(EXERCISE DATA begins)
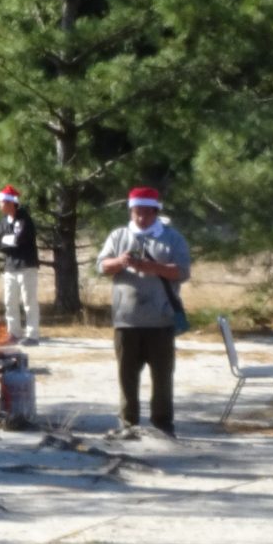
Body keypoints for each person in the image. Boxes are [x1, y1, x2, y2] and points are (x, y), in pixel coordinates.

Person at [96, 187, 192, 437]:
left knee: (162, 377)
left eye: (146, 213)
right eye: (136, 212)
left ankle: (163, 425)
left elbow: (182, 271)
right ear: (131, 211)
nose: (141, 218)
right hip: (126, 320)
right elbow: (102, 266)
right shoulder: (118, 236)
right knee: (126, 377)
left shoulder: (172, 238)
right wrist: (120, 262)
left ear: (155, 212)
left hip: (161, 320)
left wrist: (152, 267)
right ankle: (128, 424)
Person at [0, 185, 41, 346]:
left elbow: (19, 239)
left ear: (10, 203)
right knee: (9, 301)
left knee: (29, 302)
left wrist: (8, 240)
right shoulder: (3, 222)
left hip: (26, 266)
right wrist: (10, 240)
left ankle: (32, 335)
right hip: (10, 267)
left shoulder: (24, 219)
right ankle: (13, 333)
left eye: (1, 202)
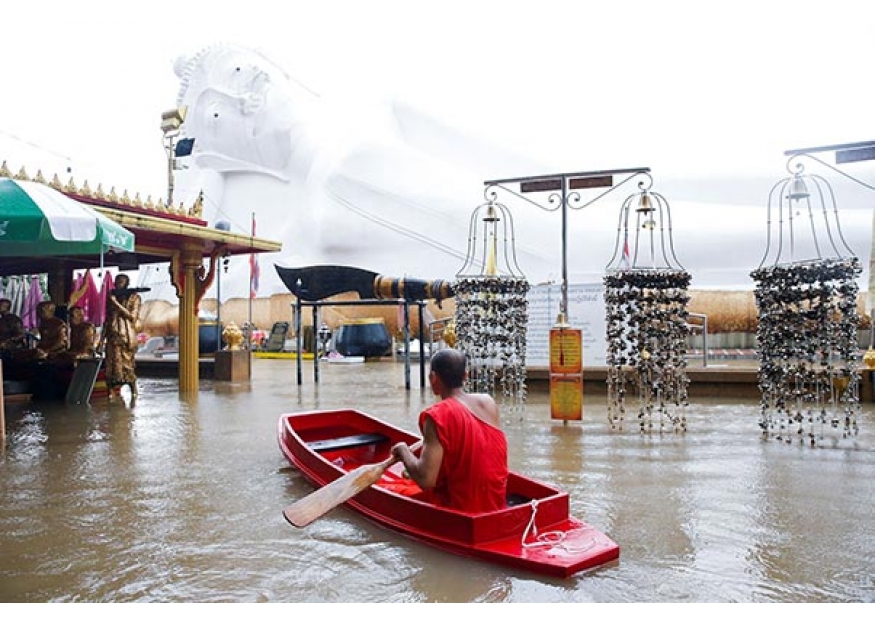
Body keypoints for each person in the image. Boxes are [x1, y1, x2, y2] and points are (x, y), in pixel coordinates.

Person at [391, 348, 508, 513]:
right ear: (465, 376)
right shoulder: (488, 402)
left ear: (433, 378)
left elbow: (426, 480)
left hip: (461, 512)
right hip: (496, 506)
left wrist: (403, 451)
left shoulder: (436, 416)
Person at [99, 273, 142, 399]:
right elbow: (107, 320)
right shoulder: (112, 297)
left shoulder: (134, 298)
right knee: (111, 367)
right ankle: (111, 392)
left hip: (125, 336)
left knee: (127, 365)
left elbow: (132, 316)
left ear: (127, 283)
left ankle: (132, 389)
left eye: (121, 282)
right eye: (117, 281)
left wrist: (116, 303)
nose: (118, 284)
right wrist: (101, 341)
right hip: (112, 336)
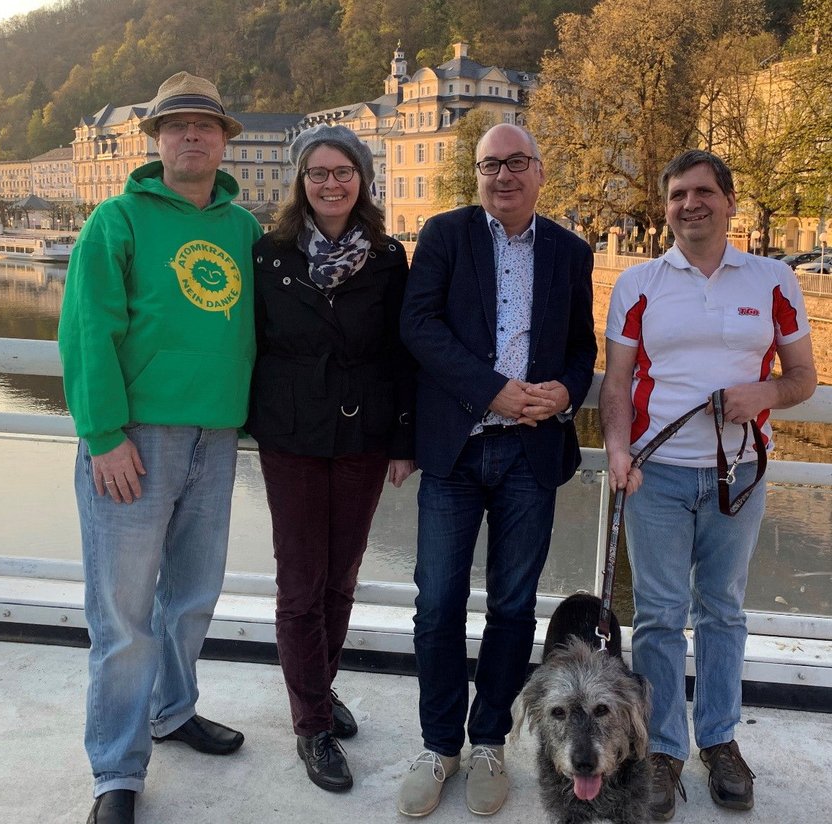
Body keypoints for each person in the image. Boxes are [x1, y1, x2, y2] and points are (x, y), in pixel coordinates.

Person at [58, 72, 261, 824]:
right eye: (176, 126)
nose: (192, 136)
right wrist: (103, 435)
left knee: (193, 600)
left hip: (217, 439)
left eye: (205, 126)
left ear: (223, 140)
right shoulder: (117, 220)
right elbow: (86, 332)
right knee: (123, 618)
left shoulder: (241, 230)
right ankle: (116, 771)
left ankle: (173, 712)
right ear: (156, 140)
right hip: (134, 445)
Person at [599, 149, 816, 821]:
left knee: (722, 609)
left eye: (702, 192)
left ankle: (719, 741)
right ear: (666, 207)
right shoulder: (638, 284)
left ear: (728, 200)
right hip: (656, 473)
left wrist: (768, 392)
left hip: (739, 474)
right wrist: (615, 449)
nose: (689, 204)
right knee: (660, 615)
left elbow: (802, 378)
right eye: (676, 195)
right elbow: (616, 382)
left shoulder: (774, 279)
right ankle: (663, 750)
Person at [397, 123, 597, 818]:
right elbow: (419, 328)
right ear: (477, 175)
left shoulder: (572, 251)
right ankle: (438, 745)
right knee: (438, 604)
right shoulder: (446, 235)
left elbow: (581, 348)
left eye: (516, 163)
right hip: (456, 448)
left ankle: (488, 742)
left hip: (529, 453)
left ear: (541, 173)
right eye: (490, 165)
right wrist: (492, 387)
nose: (503, 175)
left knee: (513, 608)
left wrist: (567, 391)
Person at [245, 124, 416, 792]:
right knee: (300, 580)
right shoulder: (270, 255)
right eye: (317, 173)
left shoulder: (387, 257)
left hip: (363, 434)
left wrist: (403, 439)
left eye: (343, 171)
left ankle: (320, 687)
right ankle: (311, 724)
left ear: (362, 179)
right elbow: (250, 342)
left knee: (341, 575)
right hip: (290, 433)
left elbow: (401, 356)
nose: (331, 183)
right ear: (301, 182)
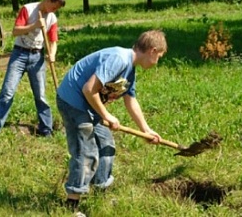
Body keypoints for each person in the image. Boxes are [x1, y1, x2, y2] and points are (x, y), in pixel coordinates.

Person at [56, 30, 167, 212]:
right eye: (160, 56)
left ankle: (100, 191)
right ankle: (71, 204)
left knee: (106, 145)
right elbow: (88, 89)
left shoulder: (130, 69)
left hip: (90, 106)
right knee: (86, 152)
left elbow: (130, 100)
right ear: (153, 50)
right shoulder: (119, 58)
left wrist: (146, 130)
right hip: (73, 102)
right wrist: (107, 115)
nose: (158, 61)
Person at [0, 0, 66, 137]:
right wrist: (34, 25)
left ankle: (46, 129)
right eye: (54, 7)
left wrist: (52, 54)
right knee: (7, 92)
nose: (54, 11)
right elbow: (15, 31)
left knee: (41, 95)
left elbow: (53, 41)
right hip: (19, 55)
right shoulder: (28, 9)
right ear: (48, 0)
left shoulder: (52, 18)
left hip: (37, 57)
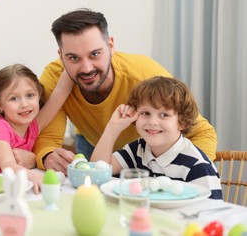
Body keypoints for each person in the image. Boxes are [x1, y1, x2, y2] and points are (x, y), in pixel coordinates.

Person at [32, 8, 217, 174]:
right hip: (93, 144)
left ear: (111, 46)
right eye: (73, 58)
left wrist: (189, 176)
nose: (87, 68)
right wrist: (47, 155)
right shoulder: (55, 77)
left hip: (144, 154)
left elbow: (202, 133)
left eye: (95, 54)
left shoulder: (144, 76)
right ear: (60, 56)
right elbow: (47, 136)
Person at [90, 76, 222, 199]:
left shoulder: (197, 166)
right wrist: (113, 128)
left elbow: (213, 213)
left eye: (164, 115)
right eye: (145, 113)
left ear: (182, 122)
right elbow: (97, 172)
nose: (152, 122)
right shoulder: (138, 149)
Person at [0, 64, 73, 194]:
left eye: (30, 95)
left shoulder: (33, 126)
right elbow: (8, 166)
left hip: (7, 187)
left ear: (39, 95)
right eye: (14, 98)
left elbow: (60, 92)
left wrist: (72, 61)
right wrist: (34, 176)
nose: (24, 104)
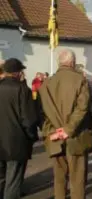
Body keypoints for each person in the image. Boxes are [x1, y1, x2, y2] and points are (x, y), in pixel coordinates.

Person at [38, 49, 92, 199]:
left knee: (59, 179)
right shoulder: (80, 80)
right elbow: (83, 107)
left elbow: (41, 112)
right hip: (75, 136)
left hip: (55, 137)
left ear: (59, 62)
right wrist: (68, 129)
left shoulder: (46, 83)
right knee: (77, 179)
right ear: (72, 62)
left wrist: (53, 131)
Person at [0, 58, 38, 199]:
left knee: (2, 178)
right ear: (17, 72)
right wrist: (31, 137)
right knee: (13, 180)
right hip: (16, 141)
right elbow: (29, 119)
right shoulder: (22, 89)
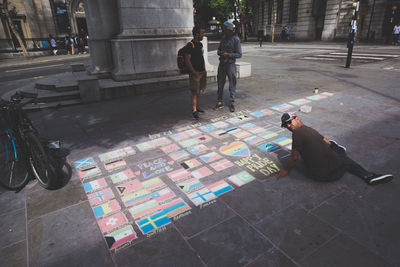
(EXERCISE DATA ends)
→ DIRECTIONS:
Return the complete material exactly as given, excluding images.

→ TASK RESULT:
Body keypoints for each person in the image. Boxes are [x1, y1, x2, y2] and points are (x, y), in pixel coordinates.

Person at [96, 187, 192, 437]:
left knee: (162, 377)
left eye: (146, 213)
right eye: (136, 212)
left ankle: (163, 425)
left elbow: (182, 271)
right ear: (131, 211)
nose: (141, 218)
right hip: (126, 320)
right elbow: (102, 266)
right shoulder: (118, 236)
right knee: (126, 377)
left shoulder: (172, 238)
right wrist: (120, 262)
left ear: (155, 212)
left hip: (161, 320)
left wrist: (152, 267)
right ankle: (128, 424)
Person at [0, 185, 41, 346]:
left elbow: (19, 239)
left ear: (10, 203)
right knee: (9, 301)
left knee: (29, 302)
left wrist: (8, 240)
right shoulder: (3, 222)
left hip: (26, 266)
right wrist: (10, 240)
left ankle: (32, 335)
right hip: (10, 267)
left shoulder: (24, 219)
right ankle: (13, 333)
left eye: (1, 202)
Body keypoints for each person in the image. Boxes are [x1, y1, x2, y2] and points are (x, y), in pixel coordinates.

Person at [391, 348, 508, 513]:
right ear: (465, 376)
right shoulder: (488, 402)
left ear: (433, 378)
left elbow: (426, 480)
left hip: (461, 512)
right hip: (496, 506)
left wrist: (403, 451)
left shoulder: (436, 416)
Person at [99, 273, 142, 399]:
right elbow: (107, 320)
right shoulder: (112, 297)
left shoulder: (134, 298)
right knee: (111, 367)
right ankle: (111, 392)
left hip: (125, 336)
left knee: (127, 365)
left elbow: (132, 316)
left ear: (127, 283)
left ankle: (132, 389)
left eye: (121, 282)
right eye: (117, 281)
left wrist: (116, 303)
nose: (118, 284)
right wrist: (101, 341)
right hip: (112, 336)
Body keypoints for each person in the image. Boxes are [x1, y1, x2, y2] and points are (x, y), in pixel coordinates.

Person at [58, 72, 261, 824]:
right eye: (176, 126)
nose: (192, 136)
right wrist: (103, 435)
left knee: (193, 600)
left hip: (217, 439)
left eye: (205, 126)
left ear: (223, 140)
right shoulder: (117, 220)
right elbow: (86, 332)
right knee: (123, 618)
left shoulder: (241, 230)
right ankle: (116, 771)
left ankle: (173, 712)
right ear: (156, 140)
right hip: (134, 445)
Person at [599, 149, 816, 821]:
left knee: (722, 609)
left eye: (702, 192)
left ankle: (719, 741)
right ear: (666, 207)
right shoulder: (638, 284)
left ear: (728, 200)
right hip: (656, 473)
left wrist: (768, 392)
left hip: (739, 474)
right wrist: (615, 449)
nose: (689, 204)
right knee: (660, 615)
left elbow: (802, 378)
right eye: (676, 195)
right elbow: (616, 382)
left shoulder: (774, 279)
right ankle: (663, 750)
Person at [397, 123, 597, 818]:
right elbow: (419, 328)
right ear: (477, 175)
left shoulder: (572, 251)
right ankle: (438, 745)
right knee: (438, 604)
right shoulder: (446, 235)
left elbow: (581, 348)
left eye: (516, 163)
right hip: (456, 448)
left ankle: (488, 742)
left hip: (529, 453)
left ear: (541, 173)
right eye: (490, 165)
right wrist: (492, 387)
nose: (503, 175)
left knee: (513, 608)
left wrist: (567, 391)
Person at [245, 124, 416, 792]:
right knee: (300, 580)
right shoulder: (270, 255)
right eye: (317, 173)
left shoulder: (387, 257)
left hip: (363, 434)
left wrist: (403, 439)
left eye: (343, 171)
left ankle: (320, 687)
right ankle: (311, 724)
left ear: (362, 179)
right elbow: (250, 342)
left knee: (341, 575)
right hip: (290, 433)
left elbow: (401, 356)
nose: (331, 183)
right ear: (301, 182)
Body keypoints for each person in the image. Boxes are [x1, y1, x2, y2] and points are (x, y), in pixel coordinates.

Person at [56, 30, 167, 212]:
right eye: (160, 56)
left ankle: (100, 191)
right ankle: (71, 204)
left knee: (106, 145)
right elbow: (88, 89)
left shoulder: (130, 69)
left hip: (90, 106)
right knee: (86, 152)
left elbow: (130, 100)
right ear: (153, 50)
right shoulder: (119, 58)
left wrist: (146, 130)
right hip: (73, 102)
right wrist: (107, 115)
nose: (158, 61)
Person at [0, 0, 66, 137]:
right wrist: (34, 25)
left ankle: (46, 129)
right eye: (54, 7)
left wrist: (52, 54)
right knee: (7, 92)
nose: (54, 11)
right elbow: (15, 31)
left knee: (41, 95)
left elbow: (53, 41)
right hip: (19, 55)
right shoulder: (28, 9)
right ear: (48, 0)
left shoulder: (52, 18)
left hip: (37, 57)
Body keypoints for each person in the image. Boxes are [x1, y1, x2, y2] and points are (x, y), in pixel coordinates.

Person at [32, 8, 217, 174]:
right hip: (93, 144)
left ear: (111, 46)
right eye: (73, 58)
left wrist: (189, 176)
nose: (87, 68)
right wrist: (47, 155)
right shoulder: (55, 77)
left hip: (144, 154)
left elbow: (202, 133)
left eye: (95, 54)
left shoulder: (144, 76)
right ear: (60, 56)
right elbow: (47, 136)
Person at [90, 76, 222, 199]:
left shoulder: (197, 166)
right wrist: (113, 128)
left elbow: (213, 213)
left eye: (164, 115)
right eye: (145, 113)
left ear: (182, 122)
right elbow: (97, 172)
nose: (152, 122)
right shoulder: (138, 149)
Person at [0, 64, 73, 194]:
left eye: (30, 95)
left shoulder: (33, 126)
right elbow: (8, 166)
left hip: (7, 187)
left ear: (39, 95)
right eye: (14, 98)
left elbow: (60, 92)
left wrist: (72, 61)
right wrist: (34, 176)
nose: (24, 104)
Body keypoints for each person in the image. Boxes are [x1, y1, x2, y2] and points are (x, y), in pixel coordinates.

Person at [38, 49, 92, 199]:
left knee: (59, 179)
right shoulder: (80, 80)
right elbow: (83, 107)
left elbow: (41, 112)
right hip: (75, 136)
left hip: (55, 137)
left ear: (59, 62)
right wrist: (68, 129)
left shoulder: (46, 83)
right knee: (77, 179)
right ear: (72, 62)
left wrist: (53, 131)
Person at [0, 58, 38, 199]:
left knee: (2, 178)
right ear: (17, 72)
right wrist: (31, 137)
right knee: (13, 180)
right hip: (16, 141)
right elbow: (29, 119)
right shoulder: (22, 89)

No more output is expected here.